US Fed leaves key rates unchanged: Full text from Fed's monetary policy statement

The US Federal Reserve on Wednesday left the key lending rates unchanged at 5.25% - 5.50% for a fifth straight meeting after a two-day Federal Open Market Committee (FOMC) consultation, despite signs that inflation stayed surprisingly high at the start of the year

The Fed updated the economic forecasts, sharply upgrading the US growth outlook for this year to 2.1% from 1.4% in December

The US Federal Reserve on Wednesday left the key lending rates unchanged at 5.25 per cent - 5.50 per cent for a fifth straight meeting after a two-day Federal Open Market Committee (FOMC) consultation, despite signs that inflation stayed surprisingly high at the start of the year.

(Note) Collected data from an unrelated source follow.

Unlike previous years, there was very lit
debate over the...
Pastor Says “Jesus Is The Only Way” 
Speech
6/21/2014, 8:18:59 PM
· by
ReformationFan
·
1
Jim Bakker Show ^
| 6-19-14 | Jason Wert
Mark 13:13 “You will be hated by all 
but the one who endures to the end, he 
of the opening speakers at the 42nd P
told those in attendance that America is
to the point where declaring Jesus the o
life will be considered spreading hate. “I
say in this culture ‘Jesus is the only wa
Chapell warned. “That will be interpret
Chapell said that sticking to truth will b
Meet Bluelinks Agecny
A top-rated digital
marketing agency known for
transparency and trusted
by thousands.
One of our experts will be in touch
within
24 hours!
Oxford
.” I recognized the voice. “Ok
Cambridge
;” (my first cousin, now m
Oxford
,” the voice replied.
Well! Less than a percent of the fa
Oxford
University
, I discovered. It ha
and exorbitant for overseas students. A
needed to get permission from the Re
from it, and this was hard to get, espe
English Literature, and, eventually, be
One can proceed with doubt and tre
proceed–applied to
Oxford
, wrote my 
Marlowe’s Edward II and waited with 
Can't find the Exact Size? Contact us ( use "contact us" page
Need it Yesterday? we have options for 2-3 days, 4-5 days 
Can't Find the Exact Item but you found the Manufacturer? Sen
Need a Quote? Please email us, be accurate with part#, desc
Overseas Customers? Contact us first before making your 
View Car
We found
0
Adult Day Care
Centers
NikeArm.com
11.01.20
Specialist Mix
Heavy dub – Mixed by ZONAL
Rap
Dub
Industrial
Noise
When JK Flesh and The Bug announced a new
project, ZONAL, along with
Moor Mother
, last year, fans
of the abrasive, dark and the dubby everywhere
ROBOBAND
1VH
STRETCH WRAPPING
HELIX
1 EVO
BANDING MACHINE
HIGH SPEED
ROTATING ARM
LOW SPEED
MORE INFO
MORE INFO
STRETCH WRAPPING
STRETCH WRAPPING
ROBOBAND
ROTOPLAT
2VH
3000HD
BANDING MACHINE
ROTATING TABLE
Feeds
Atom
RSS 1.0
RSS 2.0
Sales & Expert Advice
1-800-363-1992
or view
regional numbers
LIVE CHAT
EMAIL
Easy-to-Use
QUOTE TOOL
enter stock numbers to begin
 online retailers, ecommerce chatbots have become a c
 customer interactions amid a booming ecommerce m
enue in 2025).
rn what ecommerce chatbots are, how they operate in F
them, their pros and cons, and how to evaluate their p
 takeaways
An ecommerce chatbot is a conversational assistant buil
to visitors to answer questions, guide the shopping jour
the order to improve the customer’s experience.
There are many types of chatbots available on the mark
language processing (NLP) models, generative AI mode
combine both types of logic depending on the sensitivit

The policy makers updated their economic forecasts, sharply upgrading the US growth outlook for this year to 2.1% from 1.4% in December. They left the headline inflation forecast unchanged but slightly raised the outlook for annual "core" inflation —excluding energy and food prices — to 2.6%.

Here is the full text from the Fed's monetary policy statement:

Recent indicators suggest that economic activity has been expanding at a solid pace. Job gains have remained strong, and the unemployment rate has remained low. Inflation has eased over the past year but remains elevated.

The Committee seeks to achieve maximum employment and inflation at the rate of 2 percent over the longer run. The Committee judges that the risks to achieving its employment and inflation goals are moving into better balance. The economic outlook is uncertain, and the Committee remains highly attentive to inflation risks.

In support of its goals, the Committee decided to maintain the target range for the federal funds rate at 5-1/4 to 5-1/2 percent. In considering any adjustments to the target range for the federal funds rate, the Committee will carefully assess incoming data, the evolving outlook, and the balance of risks. The Committee does not expect it will be appropriate to reduce the target range until it has gained greater confidence that inflation is moving sustainably toward 2 percent. In addition, the Committee will continue reducing its holdings of Treasury securities and agency debt and agency mortgage-backed securities, as described in its previously announced plans. The Committee is strongly committed to returning inflation to its 2 percent objective.

In assessing the appropriate stance of monetary policy, the Committee will continue to monitor the implications of incoming information for the economic outlook. The Committee would be prepared to adjust the stance of monetary policy as appropriate if risks emerge that could impede the attainment of the Committee's goals. The Committee's assessments will take into account a wide range of information, including readings on labor market conditions, inflation pressures and inflation expectations, and financial and international developments.

Voting for the monetary policy action were Jerome H. Powell, Chair; John C. Williams, Vice Chair; Thomas I. Barkin; Michael S. Barr; Raphael W. Bostic; Michelle W. Bowman; Lisa D. Cook; Mary C. Daly; Philip N. Jefferson; Adriana D. Kugler; Loretta J. Mester; and Christopher J. Waller.